UBC Faculty Research and Publications

A systematic review of interventions in the early course of bipolar disorder I or II : a report of the International Society for Bipolar Disorders Taskforce on early intervention Ratheesh, A.; Hett, D.; Ramain, J.; Wong, E.; Berk, L.; Conus, P.; Fristad, M. A.; Goldstein, T.; Hillegers, M.; Jauhar, S.; et al.

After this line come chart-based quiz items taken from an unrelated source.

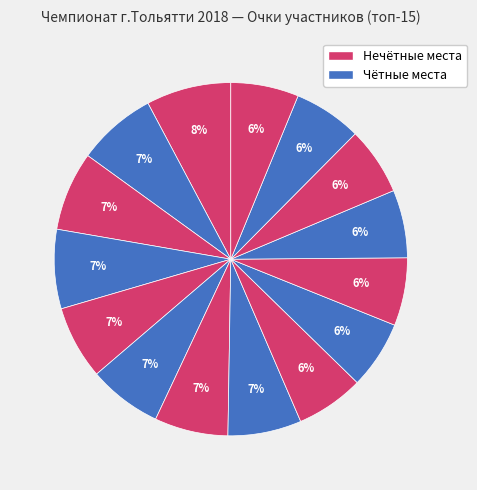

Which category has the smallest portion of the pie?

Рощупкин Артем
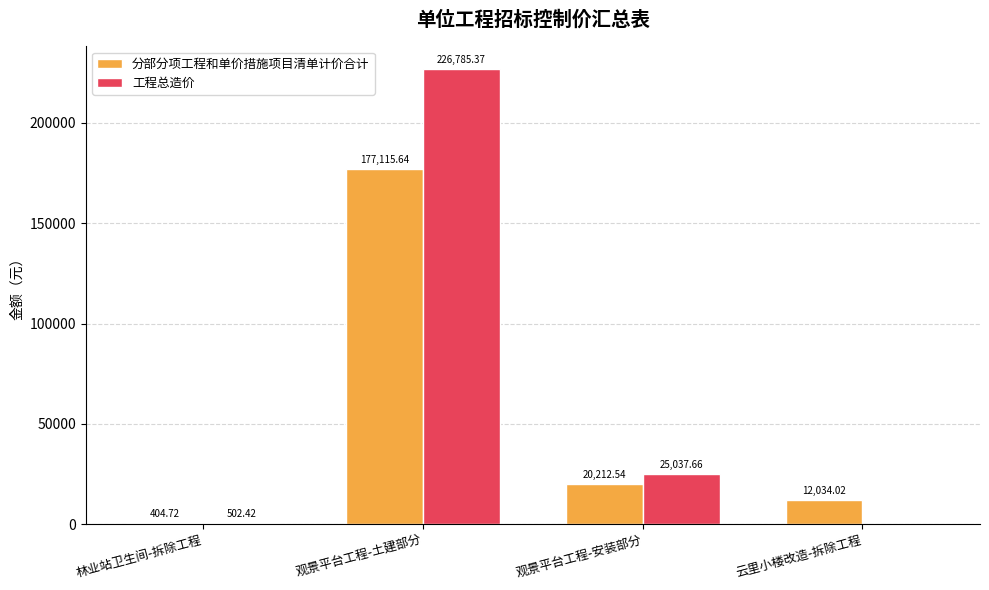

How many distinct data groups are displayed?

2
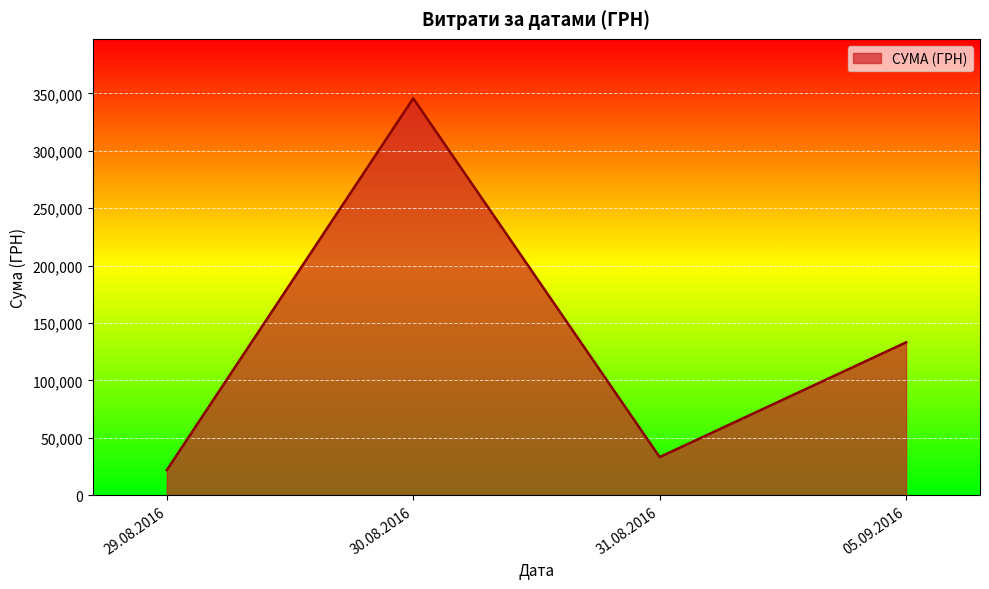

Where is the first local maximum?

30.08.2016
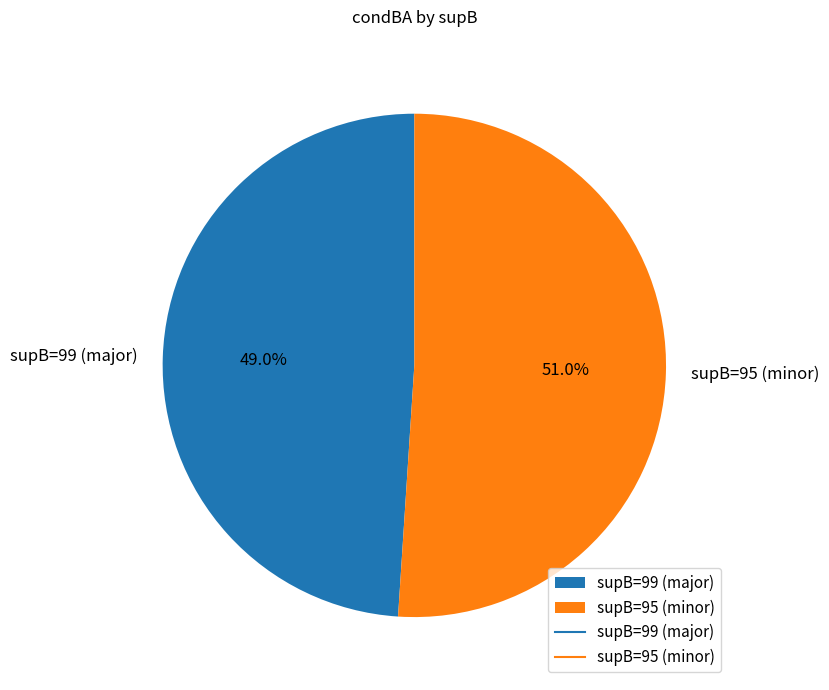

To the nearest percent, what is the difference between the supB=99 (major) and supB=95 (minor) slice percentages?

2%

Background: Given the likelihood of progressive illness in bipolar disorder (BD), it is important to understand the benefits and risks of interventions administered early in illness course. We conducted a systematic review of the effectiveness of interventions in the early course of BD I or II. Methods We completed a systematic search on MEDLINE, PsycINFO, EMBASE, the Cochrane Central Register of Controlled Trials, CINAHL and Google Scholar from 1/1/1979 till 14/9/2022. We included controlled trials examining intervention effects on symptomatic, course, functional and tolerability outcomes of patients in the ‘early course’ of BD I or II. We classified patients to be in early course if they (a) were seeking help for the first time for a manic episode, (b) had a lifetime history of up to 3 manic episodes, or (c) had up to 6 lifetime mood episodes. Evidence quality was assessed using the GRADE approach. Results From 4135 unique publications we included 25 reports representing 2212 participants in 16 randomized studies, and 17,714 participants from nine non-randomized studies. Available evidence suggested that in early illness course, lithium use was associated with lower recurrence risk compared with other mood stabilizers. Mood stabilizers were also associated with better global functioning, compared with the use of antipsychotics in the medium term. While summative findings regarding psychological therapies were limited by heterogeneity, family-focused and cognitive-behavioral interventions were associated with reduced recurrence risk or improved symptomatic outcomes. There was some evidence that the same pharmacological interventions were more efficacious in preventing recurrences when utilized in earlier rather than later illness course. Conclusions and recommendations While there are promising initial findings, there is a need for more adequately powered trials to examine the efficacy and tolerability of interventions in youth and adults in early illness course. Specifically, there is a compelling need to compare the relative benefits of lithium with other pharmacological agents in preventing recurrences. In addition to symptomatic outcomes, there should be a greater focus on functional impact and tolerability. Effective pharmacological and psychological interventions should be offered to those in early course of BD, balancing potential risks using shared decision-making approaches.